The Australian share market has risen in early trade, with technology stocks following their US counterparts higher.
By 10:30am AEST the ASX 200 was up by 0.6 per cent to 6,154 points.
The technology and financials sectors were performing strongly, while health care, utilities and telcos were dragging.
Reporting season continues, with Suncorp reporting an increase in full-year net profit to $913 million, including profits from the sale of some businesses.
Suncorp shares jumped 8.2 per cent to $9.41.
However, cash earnings were down by about a third at $749 million, due to reduced profits from its insurance and banking and wealth divisions.
“It has been a challenging 12 months for Suncorp and for the customers and communities we support,” chief executive Steve Johnston said, highlighting the extreme weather conditions over the summer, followed by the pandemic.
Shareholders will receive a final dividend of 10 cents per share.
Shares in Mosaic Brands dropped 5.5 per cent after the clothing retail group said 129 of its stores in Westfield centres nationally had been closed by landlord Scentre Group.
The Bureau of Statistics will release preliminary retail figures for July later this morning, capturing the first phase of the renewed coronavirus restrictions in Melbourne.
NAB has forecast a half a per cent rise in retail sales for the month.
“Surprising to some has been the strength shown in retail sales to date, with the level of retail sales 7.2 per cent above pre-pandemic levels, a trend also seen in other countries with household incomes bolstered by government support,” NAB economist Tapas Strickland said.
The Australian dollar has risen to around 72.1 US cents.
Wall Street rises despite increased jobless claims
The Nasdaq hit another all-time high overnight as investors shook off some weak economic data out of the US.
It was the 19th record closing high for the Nasdaq since early June, and the 35th so far this year.
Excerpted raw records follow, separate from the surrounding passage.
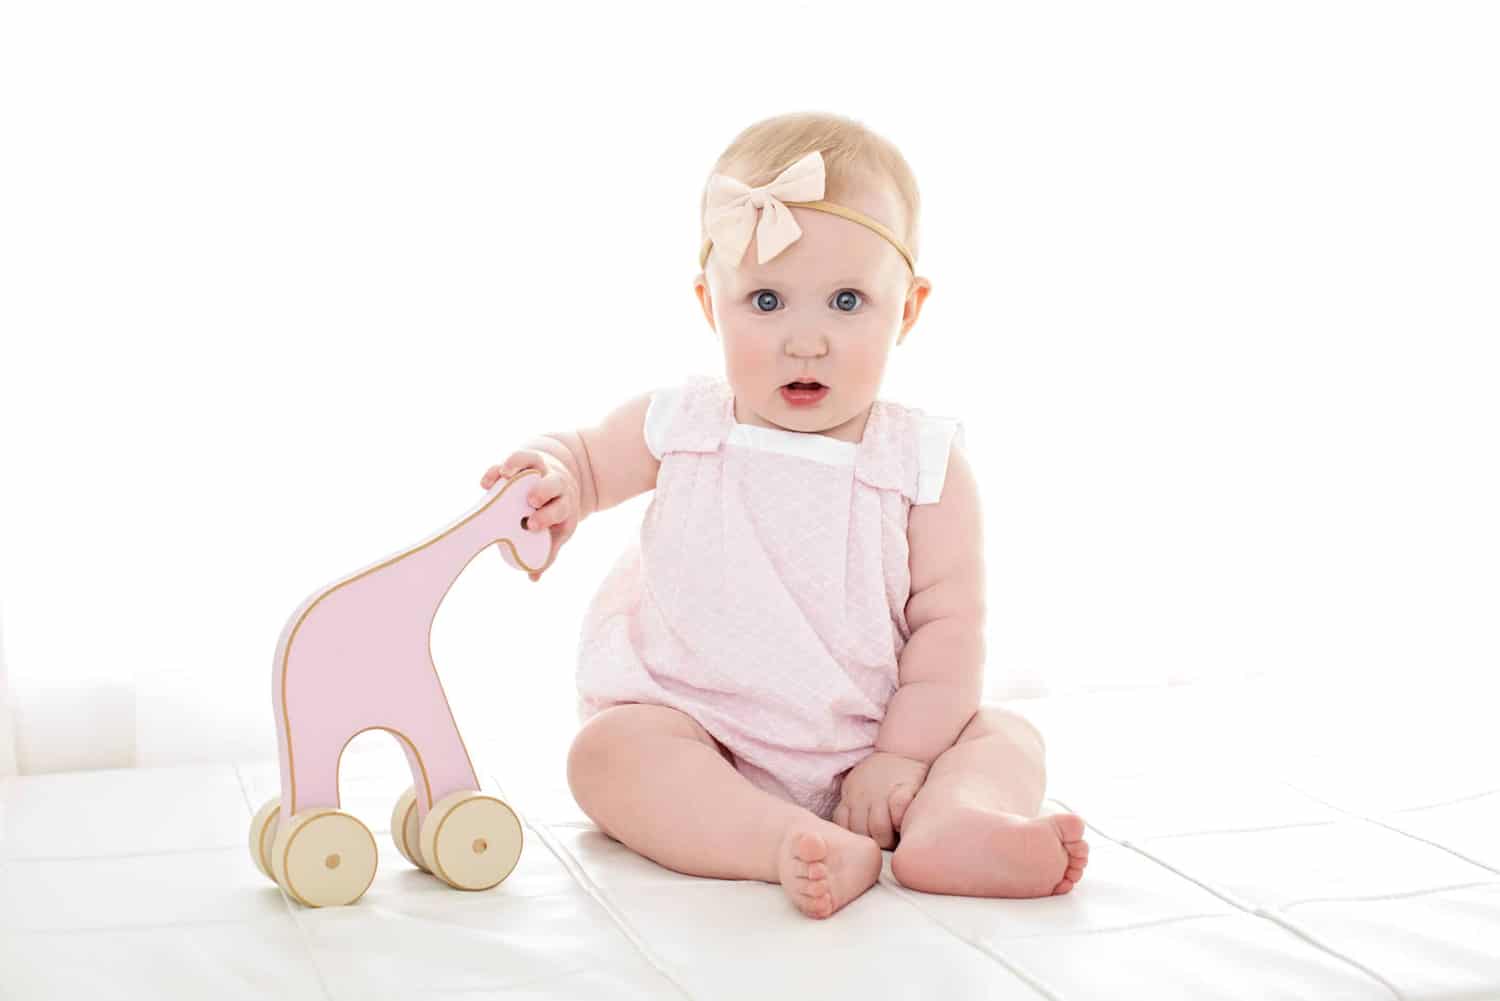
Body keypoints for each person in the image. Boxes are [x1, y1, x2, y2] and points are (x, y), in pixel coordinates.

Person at [480, 112, 1089, 919]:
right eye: (767, 300)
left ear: (907, 309)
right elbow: (587, 460)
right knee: (606, 754)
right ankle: (777, 841)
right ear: (711, 303)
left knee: (1006, 736)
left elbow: (950, 631)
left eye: (846, 301)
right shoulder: (685, 423)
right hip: (706, 743)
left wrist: (902, 759)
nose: (807, 340)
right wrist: (550, 476)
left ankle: (954, 826)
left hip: (879, 755)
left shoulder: (922, 464)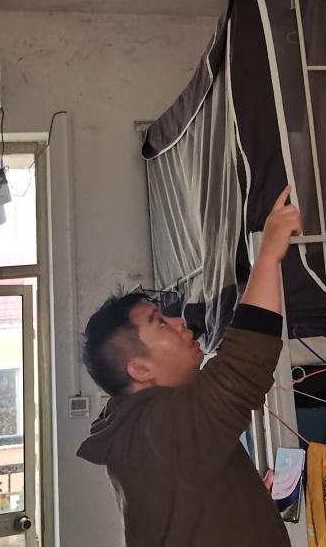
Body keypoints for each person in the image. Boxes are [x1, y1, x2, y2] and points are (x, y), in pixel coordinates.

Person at [77, 186, 303, 547]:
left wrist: (240, 499)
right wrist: (269, 253)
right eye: (159, 323)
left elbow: (188, 505)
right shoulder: (156, 431)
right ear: (140, 369)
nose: (180, 321)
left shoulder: (138, 431)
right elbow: (241, 369)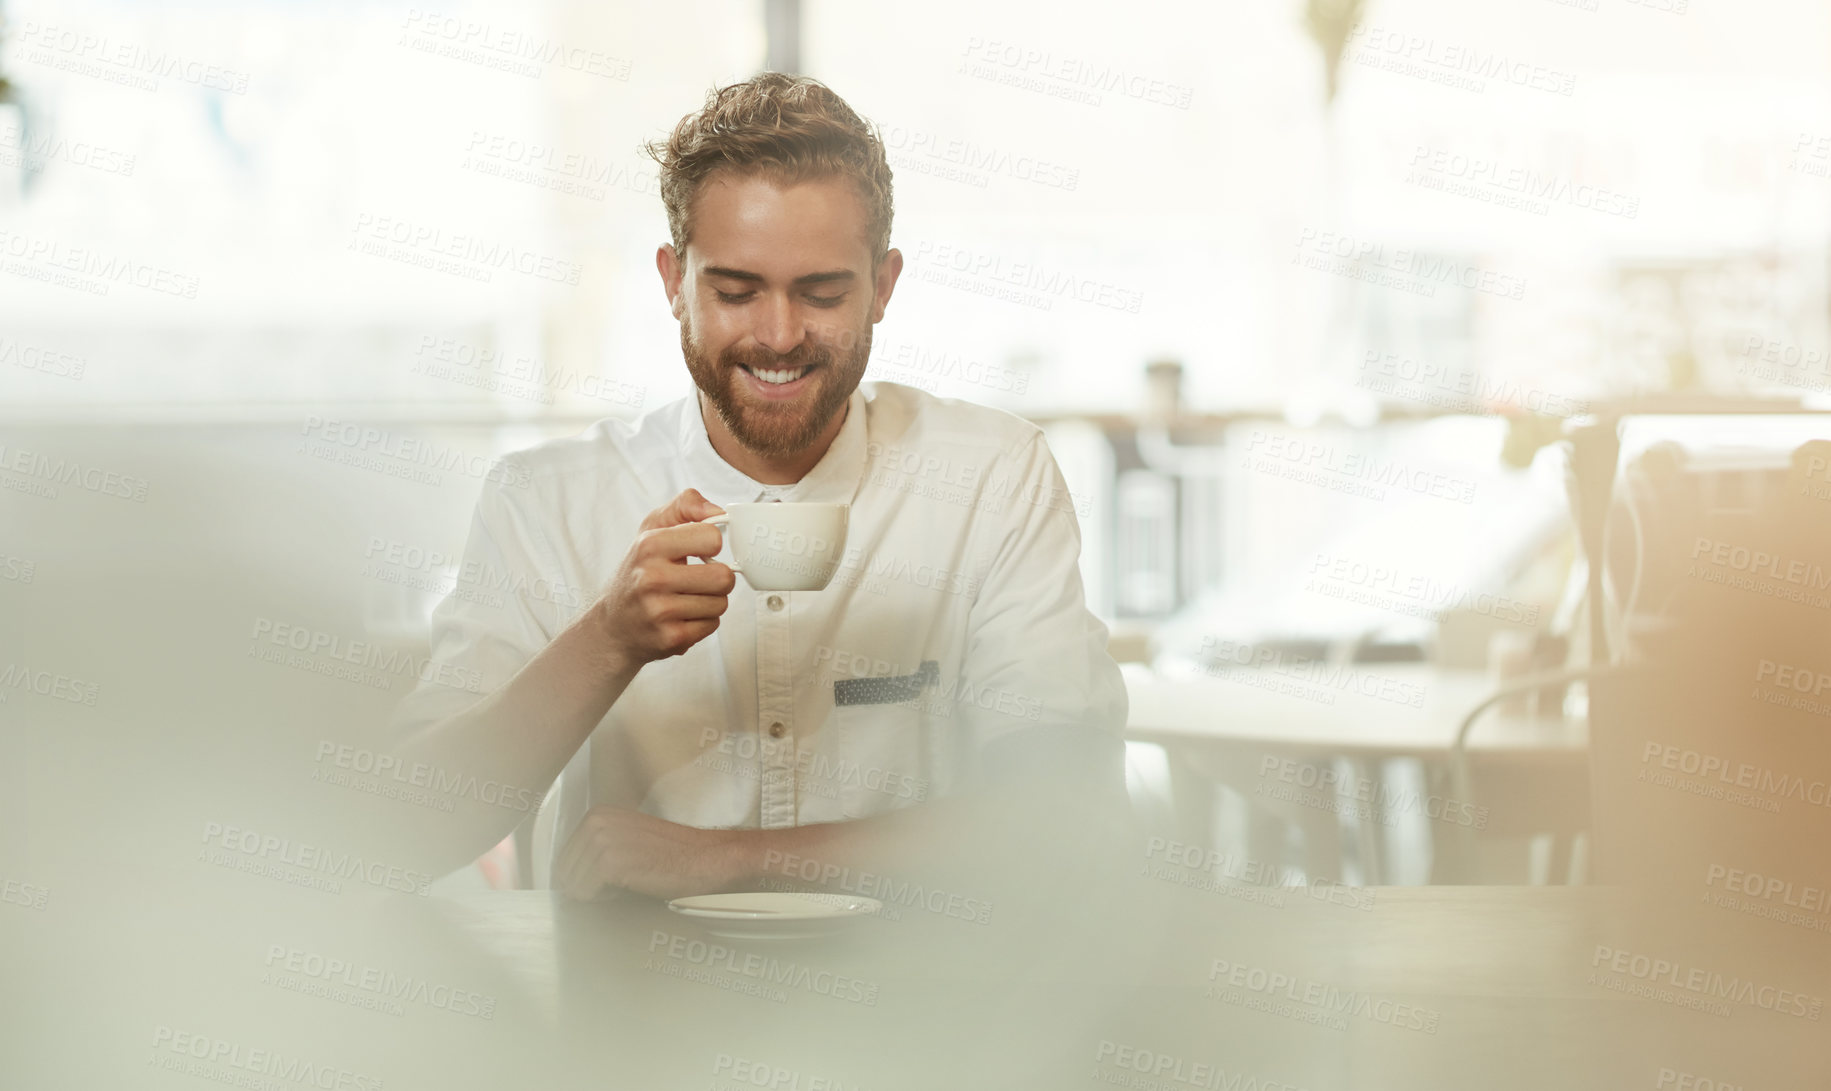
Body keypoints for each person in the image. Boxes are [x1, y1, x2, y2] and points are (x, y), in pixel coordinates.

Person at [387, 73, 1128, 901]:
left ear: (882, 287)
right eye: (735, 291)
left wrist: (733, 860)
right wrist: (609, 638)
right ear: (674, 281)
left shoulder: (990, 473)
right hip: (629, 1011)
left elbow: (1070, 819)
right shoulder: (546, 501)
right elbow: (407, 831)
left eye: (822, 292)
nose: (778, 336)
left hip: (919, 1007)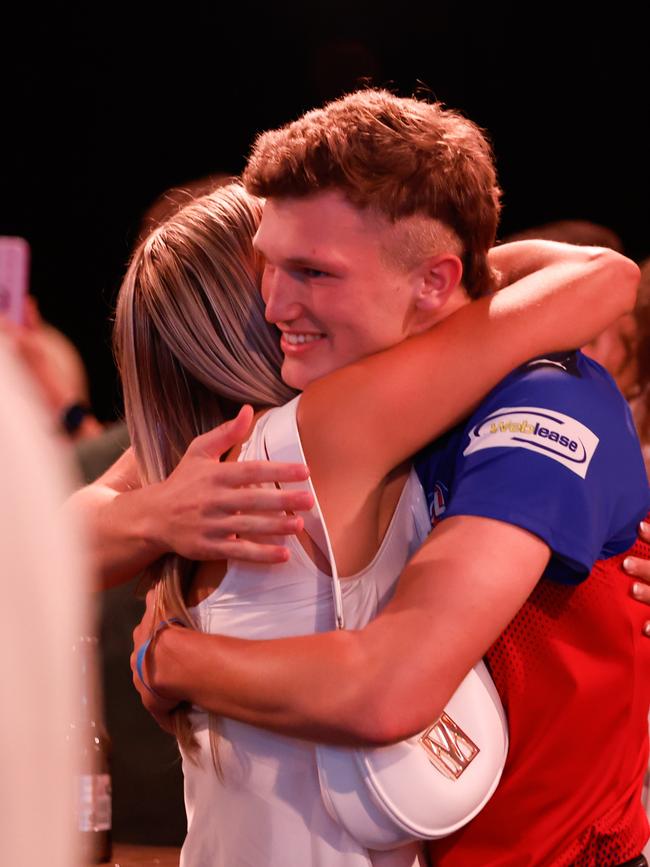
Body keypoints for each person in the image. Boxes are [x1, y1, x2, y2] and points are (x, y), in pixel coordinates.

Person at [69, 90, 647, 865]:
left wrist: (169, 653)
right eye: (269, 268)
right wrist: (433, 283)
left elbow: (388, 686)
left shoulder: (300, 430)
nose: (279, 302)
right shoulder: (286, 433)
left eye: (310, 269)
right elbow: (600, 277)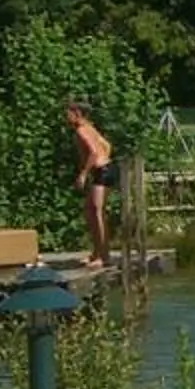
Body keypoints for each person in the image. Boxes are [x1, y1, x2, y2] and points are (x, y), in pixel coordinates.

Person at [66, 100, 117, 267]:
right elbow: (107, 145)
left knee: (97, 212)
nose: (66, 117)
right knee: (90, 211)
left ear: (77, 113)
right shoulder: (90, 127)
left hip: (101, 172)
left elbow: (94, 153)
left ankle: (104, 256)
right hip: (104, 169)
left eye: (68, 113)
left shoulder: (82, 130)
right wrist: (105, 159)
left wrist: (83, 174)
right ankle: (97, 253)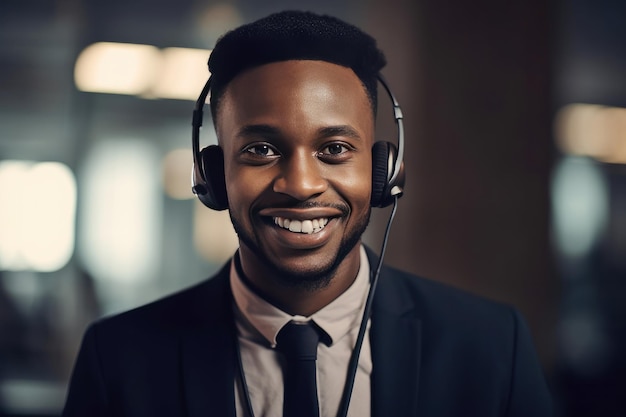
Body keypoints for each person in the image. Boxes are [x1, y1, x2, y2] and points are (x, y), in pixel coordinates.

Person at [62, 10, 553, 417]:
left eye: (335, 148)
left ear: (384, 170)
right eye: (259, 149)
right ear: (212, 173)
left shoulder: (491, 348)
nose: (300, 185)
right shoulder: (119, 360)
Apple shares rose again, after yesterday hitting $US2 trillion in market value, while Microsoft and Amazon also boosted the broader market.
The gains came despite data showing the number of claims for unemployment benefits in the US rose back above 1 million last week, with 1.1 million Americans filing a new claim.
The previous week, jobless claims had fallen below the 1 million mark for the first time since the coronavirus pandemic began.
First-time claims peaked at nearly 6.9 million in late March.
Commonwealth Bank international economist Kim Mundy said there was a risk the real picture of the US jobs market was weaker, as a temporary hiring blitz for the once-in-a-decade US census distorted the data.
“As of August 8, temporary workers hired by the census almost doubled compared to the prior week,” she said, noting the hiring could continue until the end of September.
“In our view, the hiring for the census may mask some of the negative effects of COVID-19 on the US labour market.”